Sie müssen verstehen, das Kanadier weder rassistisch noch fremdenfeindlich sind, dass sie viele Einwanderer vor den Muslimen bereits akzeptierten. Dass nicht wie andere Staaten Kanadier bereit sind , ihre Identität und ihre Kultur aufzugeben. Und wenn Kanada ein Land des Willkommens ist, ist es nicht der Bürgermeister, der die Ausländer willkommen heisst, sondern die Menschen von Kanada-Quebec als Ganzes.
Letztlich müssen sie verstehen, das in Kanada mit seinen jüdischen-christlichen Wurzeln, Weihnachtsbäume, Kirchen und religiösen Feiern Religion eine private Domäne bleiben muss.
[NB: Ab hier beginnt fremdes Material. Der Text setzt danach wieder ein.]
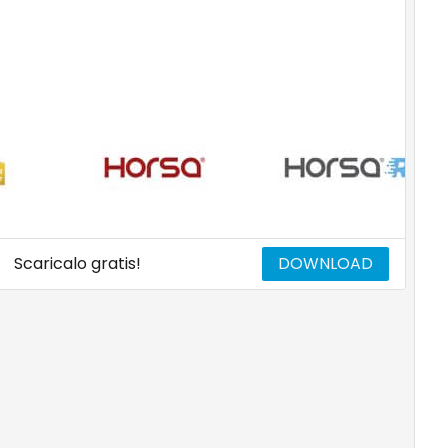
Scaricalo gratis!
DOWNLOAD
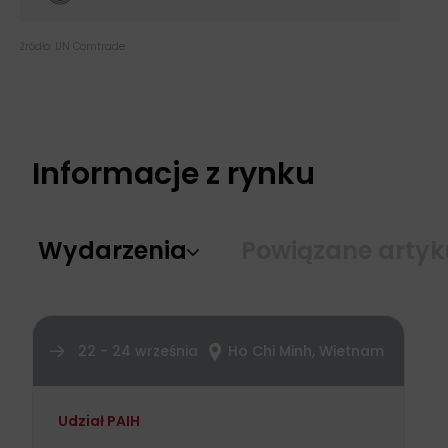
Źródło: UN Comtrade
Informacje z rynku
Wydarzenia
Powiązane artyk
22 - 24 września
Ho Chi Minh, Wietnam
Udział PAIH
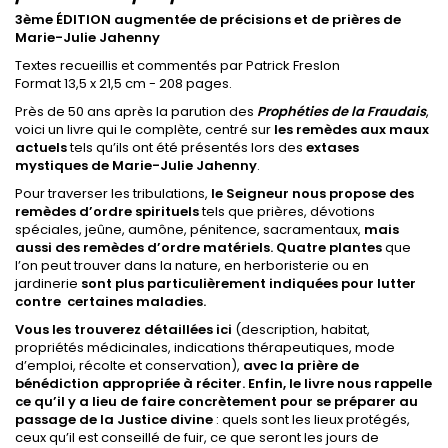
3
ème
ÉDITION augmentée de précisions et de prières de
Marie-Julie Jahenny
Textes recueillis et commentés par Patrick Freslon
Format 13,5 x 21,5 cm - 208 pages.
Près de 50 ans après la parution des
Prophéties de la Fraudais
,
voici un livre qui le complète, centré sur
les remèdes aux maux
actuels
tels qu’ils ont été présentés lors des
extases
mystiques de Marie-Julie Jahenny
.
Pour traverser les tribulations,
le Seigneur nous propose des
remèdes d’ordre spirituels
tels que prières, dévotions
spéciales, jeûne, aumône, pénitence, sacramentaux,
mais
aussi des remèdes d’ordre matériels. Quatre plantes
que
l’on peut trouver dans la nature, en herboristerie ou en
jardinerie
sont plus particulièrement indiquées pour lutter
contre certaines maladies.
Vous les trouverez détaillées ici
(description, habitat,
propriétés médicinales, indications thérapeutiques, mode
d’emploi, récolte et conservation),
avec la prière de
bénédiction appropriée à réciter. Enfin, le livre nous rappelle
ce qu’il y a lieu de faire concrètement pour se préparer au
passage de la Justice divine
: quels sont les lieux protégés,
ceux qu’il est conseillé de fuir, ce que seront les jours de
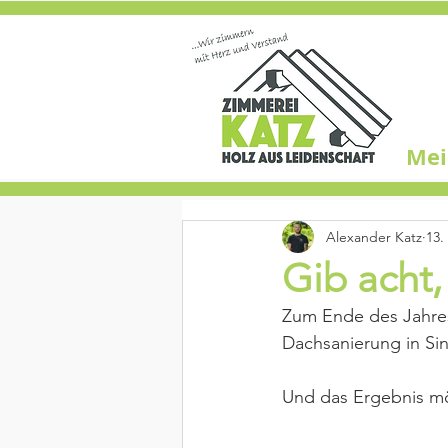
Mei
Alexander Katz
13.
Gib acht,
Zum Ende des Jahres 
Dachsanierung in Sin
Und das Ergebnis möc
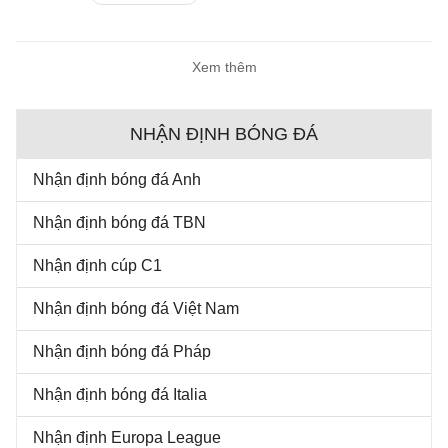
Xem thêm
NHẬN ĐỊNH BÓNG ĐÁ
Nhận định bóng đá Anh
Nhận định bóng đá TBN
Nhận định cúp C1
Nhận định bóng đá Việt Nam
Nhận định bóng đá Pháp
Nhận định bóng đá Italia
Nhận định Europa League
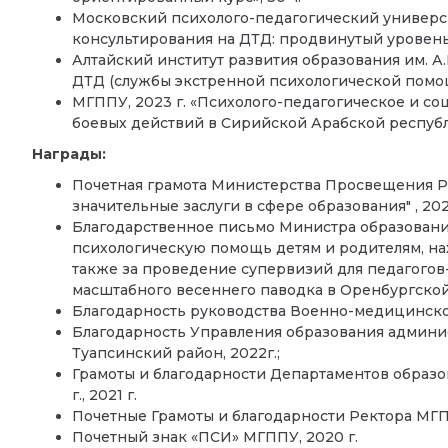
Московский психолого-педагогический университе
консультирования на ДТД: продвинутый уровень»
Алтайский институт развития образования им. А.
ДТД (службы экстренной психологической помощ
МГППУ, 2023 г. «Психолого-педагогическое и со
боевых действий в Сирийской Арабской респуб
Награды:
Почетная грамота Министерства Просвещения РФ
значительные заслуги в сфере образования" , 202
Благодарственное письмо Министра образовани
психологическую помощь детям и родителям, на
также за проведение супервизий для педагогов
масштабного весеннего паводка в Оренбургской 
Благодарность руководства Военно-медицинског
Благодарность Управления образования админ
Туапсинский район, 2022г.;
Грамоты и благодарности Департаментов образова
г., 2021 г.
Почетные Грамоты и благодарности Ректора МГППУ, 
Почетный знак «ПСИ» МГППУ, 2020 г.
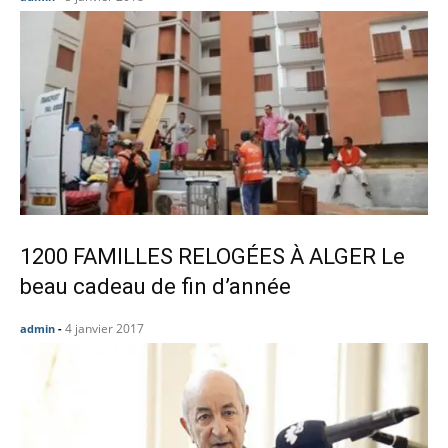
1200 FAMILLES RELOGÉES À ALGER Le
beau cadeau de fin d’année
4 janvier 2017
admin
-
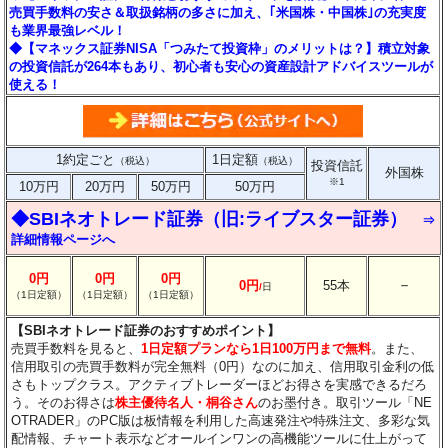
売買手数料の安さ＆取扱銘柄の多さに加え、｢米国株・中国株｣の充実度
も業界最強レベル！
◆【マネックス証券NISA「つみたて投資枠」のメリットは？】積立対象
の投資信託が264本もあり、初心者も安心の資産設計アドバイスツールが
使える！
1約定ごと
1日定額
（税込）
（税込）
投資信託
外国株
※1
10万円
20万円
50万円
50万円
◆SBIネオトレード証券（旧:ライブスター証券）
⇒
詳細情報ページへ
0円
0円
0円
－
0円
55本
/
日
（1日定額）
（1日定額）
（1日定額）
【SBIネオトレード証券のおすすめポイント】
売買手数料を見ると、
1日定額プランなら1日100万円まで無料
。また、
信用取引の売買手数料が完全無料（0円）なのに加え、信用取引金利の低
さもトップクラス。アクティブトレーダーほどお得さを実感できるだろ
う。そのお得さは
株主優待名人・桐谷さん
のお墨付き。取引ツール「NE
OTRADER」のPC版は板情報を利用した高速発注や特殊注文、多彩な気
配情報、チャート表示などオールインワンの高機能ツールに仕上がって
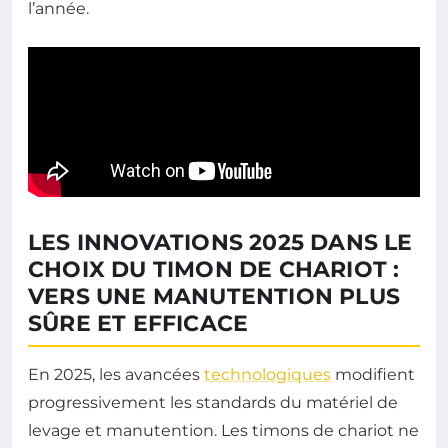
l’année.
LES INNOVATIONS 2025 DANS LE
CHOIX DU TIMON DE CHARIOT :
VERS UNE MANUTENTION PLUS
SÛRE ET EFFICACE
En 2025, les avancées
technologiques
modifient
progressivement les standards du matériel de
levage et manutention. Les timons de chariot ne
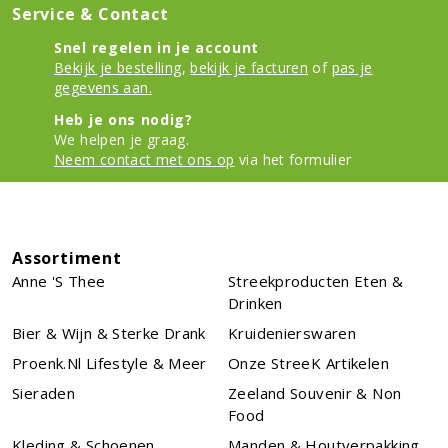
Service & Contact
Snel regelen in je account
Bekijk je bestelling
,
bekijk je facturen
of
pas je
gegevens aan.
Heb je ons nodig?
We helpen je graag.
Neem contact met ons op
via het formulier
Assortiment
Anne 's Thee
Streekproducten Eten &
Drinken
Bier & Wijn & Sterke Drank
Kruidenierswaren
Proenk.nl Lifestyle & Meer
Onze StreeK Artikelen
Sieraden
Zeeland Souvenir & Non
Food
Kleding & Schoenen
Manden & Houtverpakking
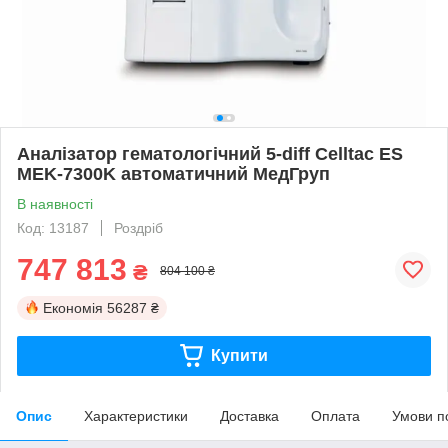
Аналізатор гематологічний 5-diff Celltac ES
MEK-7300K автоматичний МедГруп
В наявності
Код: 13187
Роздріб
747 813
₴
804 100 ₴
Економія
56287 ₴
Купити
Опис
Характеристики
Доставка
Оплата
Умови п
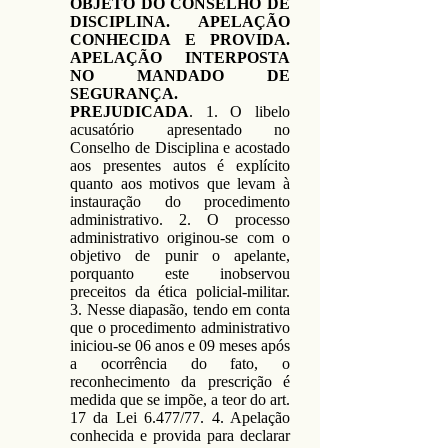
OBJETO DO CONSELHO DE
DISCIPLINA. APELAÇÃO
CONHECIDA E PROVIDA.
APELAÇÃO INTERPOSTA
NO MANDADO DE
SEGURANÇA.
PREJUDICADA
. 1. O libelo
acusatório apresentado no
Conselho de Disciplina e acostado
aos presentes autos é explícito
quanto aos motivos que levam à
instauração do procedimento
administrativo. 2. O processo
administrativo originou-se com o
objetivo de punir o apelante,
porquanto este inobservou
preceitos da ética policial-militar.
3. Nesse diapasão, tendo em conta
que o procedimento administrativo
iniciou-se 06 anos e 09 meses após
a ocorrência do fato, o
reconhecimento da prescrição é
medida que se impõe, a teor do art.
17 da Lei 6.477/77. 4. Apelação
conhecida e provida para declarar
Die Gemeinde war im Recht, jegliche Konzession an den Islam und Scharia zu verweigern. Hinsichtlich Muslimen, die einer Weltlichkeit nicht zustimmen können und sich in Kanada nicht wohlfühlen, darf gesagt werden, dass es 57 wunderschöne muslimische Länder auf der Welt gibt, die meisten davon unterbevölkert, die bereit sind,sie mit offenen „hala!“ Armen im Einklang mit der Scharia zu empfangen.
Wenn sie ihr Land hinsichtlich Kanada und nicht anderer muslimischer Länder verliessen, dann ist es, weil das Leben in Kanada angenehmer ist als irgendwo sonst.
Stellen Sie sich einmal selbst die Frage:
Warum ist es besser hier in Kanada als dort, von wo sie herkamen?
Eine Kantine mit Schweinefleisch ist unsere Antwort.

Dieser Text stammt aus der Zeitschrift Ethos vom 05/15

Ich finde in sehr gut und richtig. Und auch für uns sollte es so gelten. Ich bin kein Rassist, aber in unserer Heimat sollten unsere Bräuche und Kulturen an erster Stelle stehen.